• [Dataset excerpts]
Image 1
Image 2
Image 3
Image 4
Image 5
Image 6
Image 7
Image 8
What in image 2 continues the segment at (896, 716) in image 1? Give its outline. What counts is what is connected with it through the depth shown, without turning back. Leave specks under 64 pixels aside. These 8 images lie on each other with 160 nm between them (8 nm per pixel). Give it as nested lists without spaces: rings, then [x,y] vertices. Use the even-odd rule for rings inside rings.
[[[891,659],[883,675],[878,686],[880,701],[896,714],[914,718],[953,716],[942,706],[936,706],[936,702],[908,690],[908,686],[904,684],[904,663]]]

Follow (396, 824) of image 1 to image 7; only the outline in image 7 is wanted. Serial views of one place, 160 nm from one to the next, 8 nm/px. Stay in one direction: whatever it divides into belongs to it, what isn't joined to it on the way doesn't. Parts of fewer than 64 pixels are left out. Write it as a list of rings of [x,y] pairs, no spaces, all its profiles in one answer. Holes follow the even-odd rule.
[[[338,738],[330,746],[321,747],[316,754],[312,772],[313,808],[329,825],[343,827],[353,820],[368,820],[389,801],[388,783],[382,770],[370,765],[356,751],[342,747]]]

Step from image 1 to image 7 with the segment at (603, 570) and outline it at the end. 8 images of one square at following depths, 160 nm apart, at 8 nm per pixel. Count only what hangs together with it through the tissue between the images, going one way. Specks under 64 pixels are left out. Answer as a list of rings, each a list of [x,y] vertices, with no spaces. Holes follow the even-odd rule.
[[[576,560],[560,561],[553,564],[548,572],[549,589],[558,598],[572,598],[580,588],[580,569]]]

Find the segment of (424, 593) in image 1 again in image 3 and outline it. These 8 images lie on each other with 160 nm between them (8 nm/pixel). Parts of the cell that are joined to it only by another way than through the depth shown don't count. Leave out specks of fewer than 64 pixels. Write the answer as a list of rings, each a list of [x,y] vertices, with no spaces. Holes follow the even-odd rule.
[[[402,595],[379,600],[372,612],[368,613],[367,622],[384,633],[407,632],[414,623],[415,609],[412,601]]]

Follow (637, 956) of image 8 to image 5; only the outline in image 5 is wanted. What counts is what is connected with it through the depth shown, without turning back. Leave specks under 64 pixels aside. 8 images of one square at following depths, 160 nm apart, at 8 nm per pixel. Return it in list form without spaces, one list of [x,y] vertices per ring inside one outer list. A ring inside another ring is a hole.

• [Problem to solve] Retype the entire listing exactly.

• [Your response]
Image 1
Image 2
Image 3
Image 4
Image 5
Image 6
Image 7
Image 8
What in image 2 continues the segment at (896, 716) in image 1? Give its outline. What counts is what is connected with it through the depth shown, without turning back. Leave specks under 64 pixels aside. These 8 images lie on each other with 160 nm between them (8 nm per pixel). Give it as nested lists without spaces: rings, then [x,y] vertices. Use the even-odd rule for rings inside rings.
[[[891,659],[883,675],[878,686],[880,701],[896,714],[914,718],[953,716],[942,706],[936,706],[936,702],[908,690],[908,686],[904,684],[904,663]]]

Follow (396, 824) of image 1 to image 7; only the outline in image 7 is wanted. Serial views of one place, 160 nm from one to the next, 8 nm/px. Stay in one direction: whatever it divides into belongs to it, what isn't joined to it on the way doesn't. Parts of fewer than 64 pixels are left out. Write it as a list of rings of [x,y] pairs, no spaces, all its profiles in one answer. Holes follow the even-odd rule.
[[[338,738],[330,746],[321,747],[316,754],[312,772],[313,808],[329,825],[343,827],[353,820],[368,820],[389,801],[388,783],[382,770],[370,765],[356,751],[342,747]]]

Step from image 1 to image 7 with the segment at (603, 570) and outline it at the end. 8 images of one square at following depths, 160 nm apart, at 8 nm per pixel. Count only what hangs together with it through the tissue between the images, going one way. Specks under 64 pixels are left out. Answer as a list of rings, each a list of [x,y] vertices, with no spaces. Holes follow the even-odd rule.
[[[576,560],[560,561],[553,564],[548,572],[549,589],[558,598],[572,598],[580,588],[580,569]]]

Find the segment of (424, 593) in image 1 again in image 3 and outline it. These 8 images lie on each other with 160 nm between them (8 nm/pixel). Parts of the cell that are joined to it only by another way than through the depth shown don't count. Leave out specks of fewer than 64 pixels. Write the answer as a list of rings, each a list of [x,y] vertices, with no spaces. Holes follow the even-odd rule.
[[[402,595],[379,600],[372,612],[368,613],[367,622],[384,633],[407,632],[414,623],[415,609],[412,601]]]

Follow (637, 956) of image 8 to image 5; only the outline in image 5 is wanted. What counts is what is connected with it through the depth shown, without turning back. Leave specks under 64 pixels aside. 8 images of one square at following depths, 160 nm apart, at 8 nm per pixel. Return it in list form without spaces, one list of [x,y] vertices per ring inside one outer list. A ring inside another ring is a hole.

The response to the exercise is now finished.